About this exercise
How many lines in the records below hold the string "exhibits"? Please answer with the number and nothing more.

Data
=== Begin Enclosure ===
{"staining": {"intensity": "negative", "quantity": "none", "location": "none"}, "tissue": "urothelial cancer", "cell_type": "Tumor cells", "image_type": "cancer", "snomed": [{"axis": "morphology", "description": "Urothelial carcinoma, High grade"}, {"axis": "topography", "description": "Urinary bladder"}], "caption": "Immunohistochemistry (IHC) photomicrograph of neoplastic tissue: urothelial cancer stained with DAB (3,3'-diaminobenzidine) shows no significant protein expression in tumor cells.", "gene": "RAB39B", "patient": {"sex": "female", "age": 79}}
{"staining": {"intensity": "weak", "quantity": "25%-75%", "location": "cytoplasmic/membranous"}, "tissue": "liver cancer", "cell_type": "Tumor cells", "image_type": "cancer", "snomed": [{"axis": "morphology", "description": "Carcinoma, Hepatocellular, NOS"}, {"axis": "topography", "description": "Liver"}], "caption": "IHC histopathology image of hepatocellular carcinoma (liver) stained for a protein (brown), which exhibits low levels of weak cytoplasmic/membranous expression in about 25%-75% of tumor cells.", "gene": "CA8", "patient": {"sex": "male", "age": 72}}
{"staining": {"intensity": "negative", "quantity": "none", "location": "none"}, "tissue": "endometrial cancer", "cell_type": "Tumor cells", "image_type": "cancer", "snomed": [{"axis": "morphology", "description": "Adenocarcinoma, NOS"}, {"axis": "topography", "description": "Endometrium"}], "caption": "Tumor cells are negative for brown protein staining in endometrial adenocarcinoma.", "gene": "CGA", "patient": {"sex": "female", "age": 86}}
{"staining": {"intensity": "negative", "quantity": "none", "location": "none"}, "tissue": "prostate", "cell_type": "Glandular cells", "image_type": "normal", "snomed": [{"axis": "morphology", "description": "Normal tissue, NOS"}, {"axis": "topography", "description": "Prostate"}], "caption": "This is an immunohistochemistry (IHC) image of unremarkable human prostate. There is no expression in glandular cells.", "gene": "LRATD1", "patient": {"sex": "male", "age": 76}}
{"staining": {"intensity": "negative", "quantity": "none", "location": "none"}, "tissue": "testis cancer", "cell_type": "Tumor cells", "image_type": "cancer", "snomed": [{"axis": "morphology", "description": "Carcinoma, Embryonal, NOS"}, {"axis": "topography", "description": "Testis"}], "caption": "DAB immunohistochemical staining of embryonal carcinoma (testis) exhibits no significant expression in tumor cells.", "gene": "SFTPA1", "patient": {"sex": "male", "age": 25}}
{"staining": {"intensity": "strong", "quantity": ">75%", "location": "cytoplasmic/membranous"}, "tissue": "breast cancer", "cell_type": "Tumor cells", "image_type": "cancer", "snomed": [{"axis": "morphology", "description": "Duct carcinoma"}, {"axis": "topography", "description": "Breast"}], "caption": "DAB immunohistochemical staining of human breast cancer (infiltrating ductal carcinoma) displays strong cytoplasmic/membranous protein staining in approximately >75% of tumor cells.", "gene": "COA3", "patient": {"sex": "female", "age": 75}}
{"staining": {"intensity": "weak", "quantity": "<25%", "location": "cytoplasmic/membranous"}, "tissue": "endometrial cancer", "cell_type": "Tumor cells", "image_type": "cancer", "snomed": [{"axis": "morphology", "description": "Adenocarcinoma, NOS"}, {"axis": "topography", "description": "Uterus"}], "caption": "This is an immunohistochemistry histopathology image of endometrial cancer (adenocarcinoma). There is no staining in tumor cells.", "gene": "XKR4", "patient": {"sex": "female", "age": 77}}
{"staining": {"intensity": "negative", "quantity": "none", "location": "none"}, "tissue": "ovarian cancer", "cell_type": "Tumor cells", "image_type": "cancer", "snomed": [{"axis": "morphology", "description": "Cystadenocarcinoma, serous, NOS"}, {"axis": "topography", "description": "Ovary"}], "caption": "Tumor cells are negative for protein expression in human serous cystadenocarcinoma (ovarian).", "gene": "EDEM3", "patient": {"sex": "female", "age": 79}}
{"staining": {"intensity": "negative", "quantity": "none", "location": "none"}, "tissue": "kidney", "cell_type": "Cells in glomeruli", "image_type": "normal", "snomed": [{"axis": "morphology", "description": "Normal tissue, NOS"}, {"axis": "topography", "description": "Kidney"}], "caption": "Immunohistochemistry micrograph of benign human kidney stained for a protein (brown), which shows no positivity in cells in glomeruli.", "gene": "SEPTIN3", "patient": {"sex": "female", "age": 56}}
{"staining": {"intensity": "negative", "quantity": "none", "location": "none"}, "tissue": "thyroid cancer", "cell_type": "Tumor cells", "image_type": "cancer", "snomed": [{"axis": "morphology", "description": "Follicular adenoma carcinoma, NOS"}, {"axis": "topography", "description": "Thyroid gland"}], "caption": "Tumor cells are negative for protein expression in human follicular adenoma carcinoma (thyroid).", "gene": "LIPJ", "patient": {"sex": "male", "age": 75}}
=== End Enclosure ===
Written response
2